Wright’s thrillingly hi-octane spin on the action movie may sacrifice some of the heart of his earlier work, and arguably doesn’t ever quite regain the heights of its incredible introduction, but this is a superlative shot in the arm to a stale and moribund genre.  It’s hugely stylish pulp brilliance.  Wright has also roped in some stellar talent to augment his high-speed high concept.
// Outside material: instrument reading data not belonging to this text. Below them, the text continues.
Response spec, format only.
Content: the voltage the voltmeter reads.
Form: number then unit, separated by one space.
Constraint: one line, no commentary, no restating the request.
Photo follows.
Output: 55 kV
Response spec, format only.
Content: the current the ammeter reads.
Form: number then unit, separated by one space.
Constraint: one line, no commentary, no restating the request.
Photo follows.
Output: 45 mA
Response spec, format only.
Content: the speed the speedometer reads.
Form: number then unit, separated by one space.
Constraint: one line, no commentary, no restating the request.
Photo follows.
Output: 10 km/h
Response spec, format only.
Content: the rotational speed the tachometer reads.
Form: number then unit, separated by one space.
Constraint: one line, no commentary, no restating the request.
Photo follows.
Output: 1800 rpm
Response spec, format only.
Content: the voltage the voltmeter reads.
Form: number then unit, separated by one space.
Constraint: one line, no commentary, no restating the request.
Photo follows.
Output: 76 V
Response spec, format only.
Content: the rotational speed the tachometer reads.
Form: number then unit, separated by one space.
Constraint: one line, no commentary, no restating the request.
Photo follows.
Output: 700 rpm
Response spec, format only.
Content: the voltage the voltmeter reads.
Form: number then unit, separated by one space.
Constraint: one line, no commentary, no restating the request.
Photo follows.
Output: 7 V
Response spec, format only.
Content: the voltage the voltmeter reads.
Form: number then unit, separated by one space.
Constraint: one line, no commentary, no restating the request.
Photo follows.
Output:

Elgort brings a lithe swagger and quiet romanticism as Baby.  A role which could have dwindled into blank-slate posturing; a cheap rendition of Ryan Gosling’s charismatic stoicism in Nicolas Winding Refn’s Drive.  Instead, his obsessive nature is channelled appealingly into a charming everyman with a dash of James Dean brooding and pinch of early-Travolta arrogance.  He’s no criminal, he’s merely mastered driving to gain some symbolic control over the machine that killed his beloved mother.  Similarly, his idiosyncratic habit of surreptitiously recording his more hardened hoodlum cohorts so he can remix their voices into homemade hip-hop is his only way of exerting his influence on his situation.  This is simply a young man anxious to make his mark.

Lily James fares less well in a role that hints at similar trauma to Baby, yet quickly gets subsumed into standard background dressing as all hell breaks loose in the final act.  Jamie Foxx is good value as the dangerously insane Bats, but it’s Jon Hamm who excels as Buddy, the former banker.  Initially another iffy parental surrogate for Baby, Hamm leaves his Don Draper suaveness ever further behind with incremental derangement.

Baby Driver is Edgar Wright striving, like his protagonist, to establish an exquisite control of the quintessential American love for straight roads and a fast car.  It’s slick, thrilling and, with that huge romantic streak, the prelude to perhaps the best road movie that will never be made.